The good news is once you make it out of the inlet, the fish have been chewing – a limit of snapper should take minutes if you’re in the right spot. With the season so short and the limit being one a person, I’ve been focusing on the bigger snapper. To catch one over 10 to 15 pounds will test your gear, and the first 50 feet off the bottom is an absolute battle. After last weekend, the most common question I’ve gotten is how to get away from the little 2- to 4-pound chickens and catch bigger fish, so that’s what we will cover in this week's article. Note this is not how you want to fish every set up on the boat, and it’s not how to catch the most snapper, but it’s how we consistently put fish over 15 pounds in the boat.

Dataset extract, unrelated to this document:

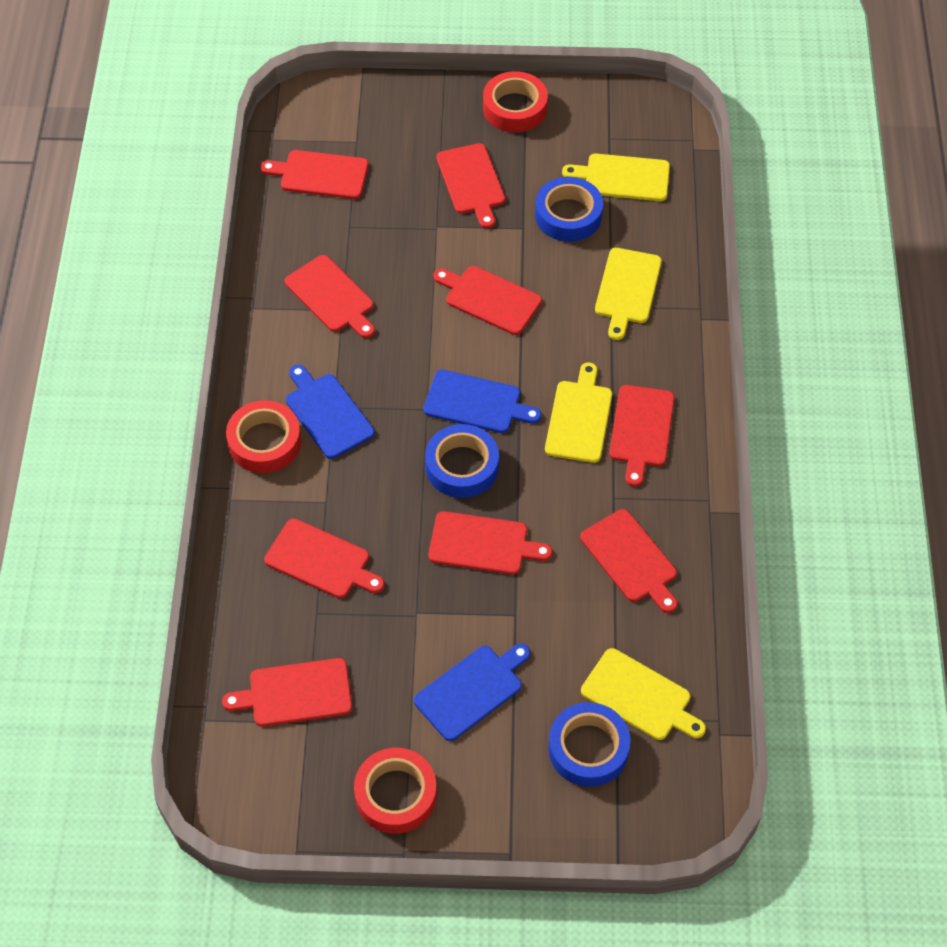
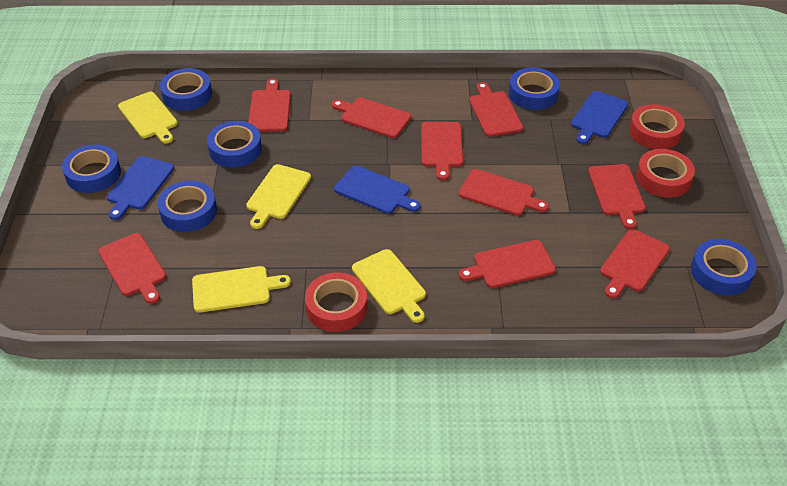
blue tape: [425,424,499,498] [535,177,603,242] [548,702,630,787] = 3 -> [62,144,121,193] [157,181,217,232] [160,68,212,111] [207,121,262,167] [509,67,560,110] [691,239,757,295] = 6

For tackle, you want heavy spinning gear, or conventional reels with stout rods and tight drags. I like the drag tight enough that you can’t pull the line off with your hand. The reels I use are varied from 30 to 40 pounds of pressure at strike to 50 to 60 at full. With this much drag, you have to have heavy rods and hold on tight, but it will keep the bigger snapper and grouper from beating you in that crucial first minute. Mainline is 60- to 80-pound braid connected to a 15- to 20-foot topshot of 80- to 100-pound mono. Slide an egg weight just heavy enough to get the bait down on the topshot above a swivel and then use 10 to 15 feet of fluorocarbon leader to a 6/0-8/0 circle hook. For the fluorocarbon, I start with 80-pound most days, but use anything from 50- to 130-pound, depending on conditions and how the fish are acting. If you aren’t getting bites, go lighter; if you’re over a wreck with lots of relief and twisted metal for the fish to wrap you up, in then go heavier.

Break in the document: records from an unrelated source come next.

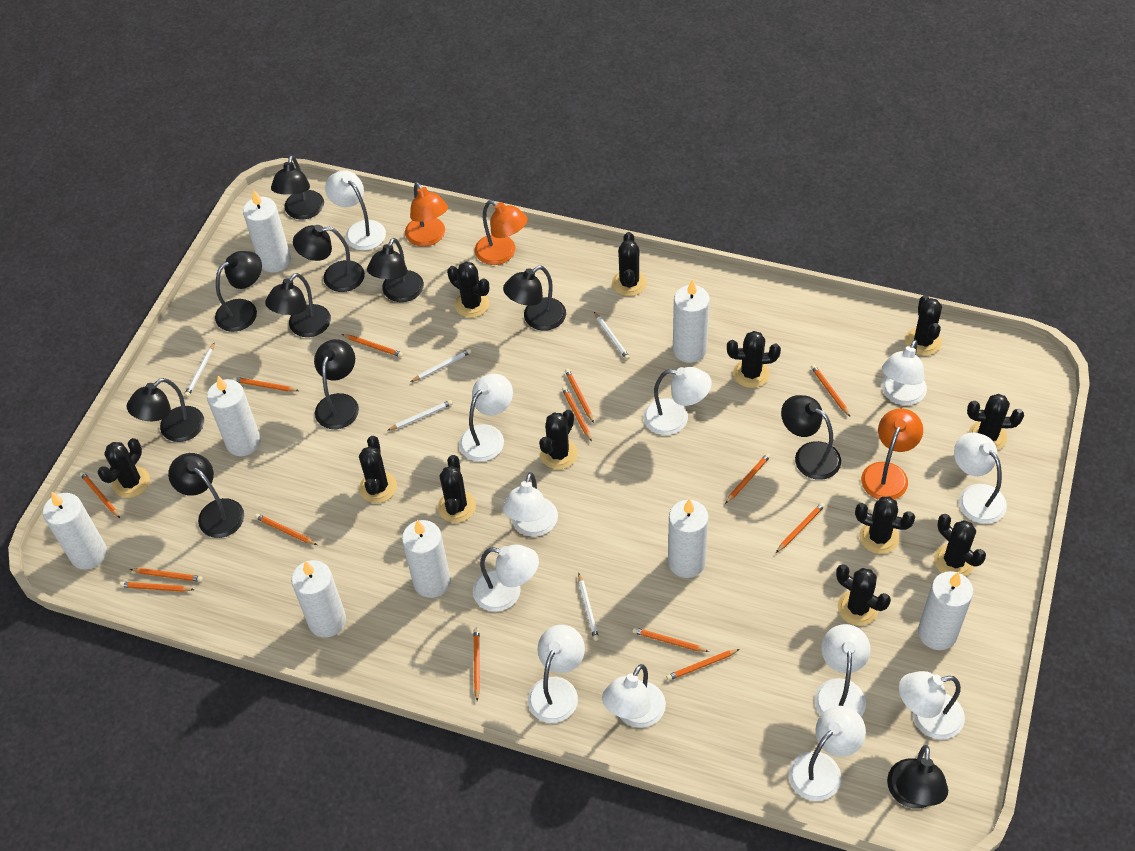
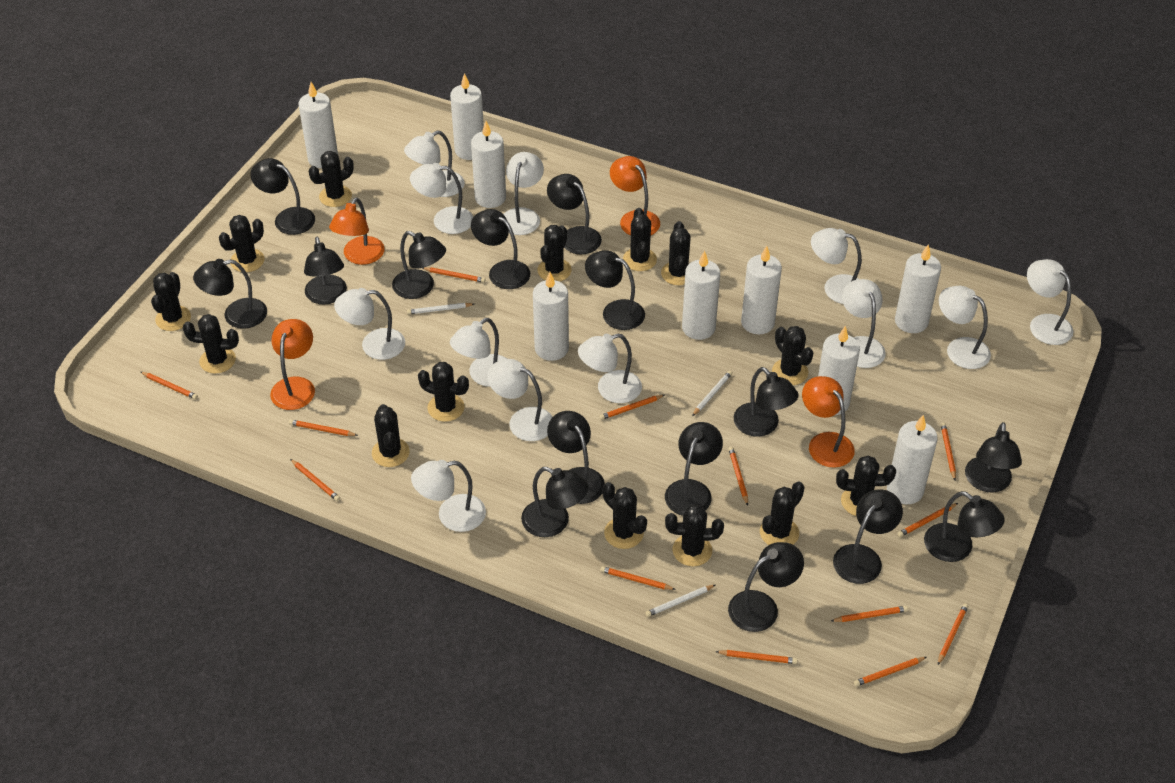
black cactus: [98,438,150,498] [359,436,397,503] [438,455,476,523] [447,262,489,318] [539,410,578,469] [612,232,647,296] [727,331,781,388] [836,564,891,626] [855,497,915,554] [905,295,942,355] [934,514,986,577] [967,394,1024,450] = 12 -> [151,272,191,331] [183,314,239,374] [219,215,265,272] [309,151,354,207] [372,404,410,467] [418,362,469,422] [537,225,572,282] [602,482,647,549] [623,208,657,271] [661,221,691,285] [665,504,724,566] [760,481,805,545] [772,326,813,385] [836,456,896,516] = 14
black lamp: [127,378,204,442] [168,453,244,538] [215,251,262,332] [265,273,331,337] [271,155,324,220] [293,225,365,292] [314,339,359,429] [367,238,424,302] [503,266,566,331] [781,395,841,480] [887,745,948,809] = 11 -> [193,259,267,329] [250,158,315,235] [304,237,347,304] [392,231,446,299] [471,209,530,289] [521,467,589,537] [547,174,602,254] [547,411,605,504] [585,250,645,330] [665,422,723,516] [728,542,804,632] [734,367,799,437] [833,489,903,584] [924,491,1005,562] [965,422,1022,492] = 15
orange lamp: [405,182,448,247] [475,200,528,265] [861,408,923,500] = 3 -> [270,319,315,410] [329,197,385,265] [610,156,660,235] [802,376,855,468] = 4
orange pencil: [80,471,120,518] [120,582,194,592] [130,568,203,582] [233,377,299,392] [255,514,317,545] [342,334,403,357] [473,628,480,701] [562,387,592,441] [565,369,594,423] [632,627,709,652] [666,649,740,681] [725,453,771,504] [776,502,825,553] [811,364,850,416] = 14 -> [141,372,198,399] [289,419,358,436] [290,459,340,501] [422,267,485,283] [599,395,664,420] [600,566,676,590] [715,650,797,664] [729,447,748,506] [831,606,908,622] [854,657,927,687] [897,503,958,537] [938,603,968,665] [941,423,956,480] = 13
white candle: [43,492,107,569] [207,376,261,456] [243,190,291,273] [291,560,346,637] [402,520,451,598] [668,499,709,578] [673,279,710,363] [918,571,973,650] = 8 -> [298,82,338,168] [450,73,484,160] [471,121,506,208] [533,272,569,361] [682,250,720,340] [741,246,782,334] [818,326,860,415] [887,415,938,504] [895,245,941,333] = 9
white pencil: [184,342,215,397] [387,400,453,431] [411,349,471,382] [578,573,599,641] [594,312,630,360] = 5 -> [407,303,474,314] [645,585,715,617] [692,371,732,416] = 3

For big snapper, you want a bait about the size of your palm; a live grunt or pinfish is ideal – pogies will also work, so will threadfin. For frozen baits, sardines, cigar minnows, or Boston mackerel all work well. Make sure the hook you use is the right size for the bait. These fish are old and have seen it all before; if it looks unnatural, it won’t get eaten as fast, or even at all. For pogies and threadfin 6/0, bigger grunts 8/0.

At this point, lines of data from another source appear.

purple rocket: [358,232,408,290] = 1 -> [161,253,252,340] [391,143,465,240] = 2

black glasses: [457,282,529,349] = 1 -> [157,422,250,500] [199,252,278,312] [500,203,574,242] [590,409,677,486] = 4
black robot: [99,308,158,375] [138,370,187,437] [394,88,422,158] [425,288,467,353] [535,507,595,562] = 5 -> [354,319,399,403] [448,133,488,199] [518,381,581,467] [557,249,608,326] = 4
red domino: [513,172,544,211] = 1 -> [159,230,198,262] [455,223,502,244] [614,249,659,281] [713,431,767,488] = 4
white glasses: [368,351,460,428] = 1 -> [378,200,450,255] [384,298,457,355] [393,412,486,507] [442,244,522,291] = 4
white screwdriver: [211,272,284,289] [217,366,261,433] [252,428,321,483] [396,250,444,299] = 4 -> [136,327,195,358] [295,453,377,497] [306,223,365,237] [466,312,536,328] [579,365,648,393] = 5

With a bait this size you reduce the small bites, but sacrifice number of opportunities; be sure to make them count. If you leave the big bait setup in the rod holder and don’t keep a close eye on it, you’ll miss the tap tap tap of a snapper smashing that bait and either taking it or feeling the steel and moving on. If you're bringing up baits that look like they’ve been hit by a truck, you’re on the right spot. Don’t set the hook on the strike; let the circle hook work the way it was intended. When you feel the taps, don’t react at all; once the rod tip starts to load up and head toward the water, just start reeling and hold on tight.
A 20-pound fish will bulldog toward the bottom hard and rip more line off that reel then you thought possible. You’ve gotta get some ground made up before that snapper gets your line wrapped around the wreck or ledge you’re fishing. This is where the long topshot helps; with drag locked down, it’s providing some stretch as the fish fights, and if you do get wrapped up in the bottom, the mono has far more abrasion resistance than any braid will. Once you get the fish off the bottom, it’s no time for a break; the sharks have been bad this year and if you don’t get it to the boat quick, that big fish you just fought off the bottom will go right to the tax man. From the time you set the hook till the time the fish hits the deck, that reel handle needs to be turning as fast as you can turn it.